Everything old is new again between FASA and small businesses

I was right. The Federal Acquisition Streamlining Act and small business don't mix.


As I noted in this column when the law first raised its head, there are problems
applying FASA to buys involving small businesses, especially in the area of the simplified
acquisition procedures [GCN, Aug. 7, 1995, Page 75].


Initially, the Small Business Administration had decided to throw out 15 years of
practice and require small business nonmanufacturers to supply the product of a small
business for all agency purchases in excess of $2,500. This had the practical effect of
trashing the way the vast majority of procurement actions for supplies had been done and
put small business nonmanufacturers head-to-head with large businesses.


Had the SBA gone the other way and redefined the area between $25,000 and $100,000 as
permitting nonmanufacturers to supply any domestically manufactured product, then those
small businesses that had enjoyed set-asides for purchases in that range would have been
harmed. Why? Because potentially they too would have to compete with large businesses.


When the first version of the new rule was promulgated, many agencies, fearing an
assault on their small business statistics, took the rather bizarre approach of declaring
all simplified acquisitions of less than $25,000 to be unrestricted--that is, not
set-aside for small business. And, amazingly, the small business specialists and SBA's own
procurement center representative agreed.


They went along with these rules because most acquisitions worth less than $25,000 were
expected to be automated and, therefore, paper solicitations already were being sent only
to small businesses. By unrestricting the acquisition and sending solicitations only to
the firms that would otherwise have been small businesses, the agencies would get credit
for small business awards without having to call the acquisition a set-aside.
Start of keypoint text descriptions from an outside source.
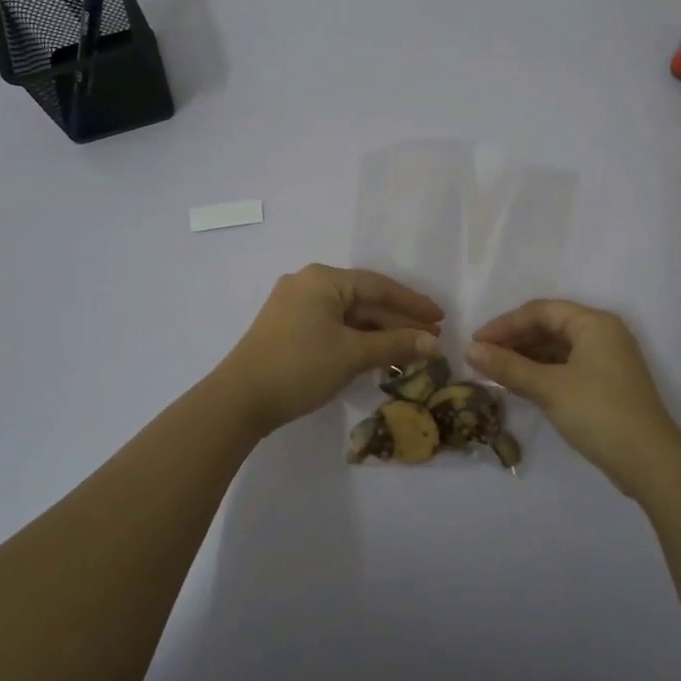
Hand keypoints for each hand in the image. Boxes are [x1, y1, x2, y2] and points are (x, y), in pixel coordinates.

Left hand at [214, 265, 442, 435]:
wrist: (239, 400)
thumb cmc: (300, 366)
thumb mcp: (352, 355)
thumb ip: (395, 345)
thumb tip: (433, 343)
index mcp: (322, 279)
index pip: (378, 286)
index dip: (412, 303)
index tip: (440, 317)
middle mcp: (307, 285)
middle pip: (363, 300)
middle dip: (397, 321)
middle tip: (431, 339)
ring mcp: (294, 307)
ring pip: (348, 316)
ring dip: (379, 334)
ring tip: (411, 352)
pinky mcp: (287, 330)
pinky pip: (332, 328)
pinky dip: (357, 341)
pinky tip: (378, 357)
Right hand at [467, 299, 680, 497]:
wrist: (649, 462)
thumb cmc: (598, 413)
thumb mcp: (548, 388)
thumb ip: (508, 367)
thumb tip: (470, 350)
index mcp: (594, 323)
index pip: (541, 311)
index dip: (505, 324)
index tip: (476, 342)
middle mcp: (603, 334)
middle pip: (550, 326)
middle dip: (514, 340)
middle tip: (483, 357)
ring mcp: (608, 360)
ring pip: (558, 348)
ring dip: (526, 357)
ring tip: (496, 371)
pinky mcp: (607, 384)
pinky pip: (567, 366)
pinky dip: (542, 372)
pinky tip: (521, 385)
The only way this ruse might have failed is if the government's electronic commerce
program, the Federal Acquisition Network, had worked and agencies really began
broadcasting the bulk of their solicitations electronically. But FACNET traffic remained
minimal so the agency-rigged system worked until the rules were changed again in March.


The March changes have not been promulgated in the Federal Acquisition Regulation, so
most contracting officers don't have a clue yet about these new rules. What the changes
do, as Lil' Abner would say, is "put 'em back the way they wuz." Well, sort of.


The interesting wrinkle is that SBA took a stab at creating an anti-brokering rule. As
a general proposition, all simplified purchases of supplies also will be purchases of
commercial items.


Under FASA, brokers can compete out of the trunks of their cars or over the Internet
along with everyone else, because the Walsh-Healey Act does not apply to commercial
purchases or any purchases worth less than $10,000. Thus, one need not be a regular
dealer, defined by the law as a company that maintains and sells a product that it
normally has in stock, to qualify as a nonmanufacturer of a commercial item.


So lumping the commercial purchase rules and the simplified acquisition purchase rules
together, one could be a mere broker of a commercial item as long as the acquisition in
question is less than $100,000.


But not so fast broker-breath. The SBA has thrown a bit of a curve ball into the March
rules. The new 13 CFR 121.406(b)(1)(ii) says a small business is one that "is
primarily engaged in the wholesale or retail trade and normally sells the items being
supplied to the general public."


If that looks like a knock-off of the Walsh-Healey anti-brokering language that would
otherwise be inapplicable to a commercial purchase, go to the head of the class. In all
likelihood, this language was adopted to protect existing small nonmanufacturers that had
complied dutifully with Walsh-Healey prior to FASA and would be impacted adversely if
Walsh-Healey's anti-brokering provisions were repealed. So SBA put'em back in, but only
for acquisitions worth more than $25,000.


Prior to FASA, no one really cared about brokers for contracts less than $10,000
anyhow. As a practical matter, brokering of supplies is now OK between $10,000 and
$25,000.


A number of years ago--yes, years--this column likened procurement reform to the
activities of two kinds of people, the shapers--whose job it is to change things, and the
smoothers--whose job it is to erase the efforts of the shapers. Now, we have a clear
example of how this principle works.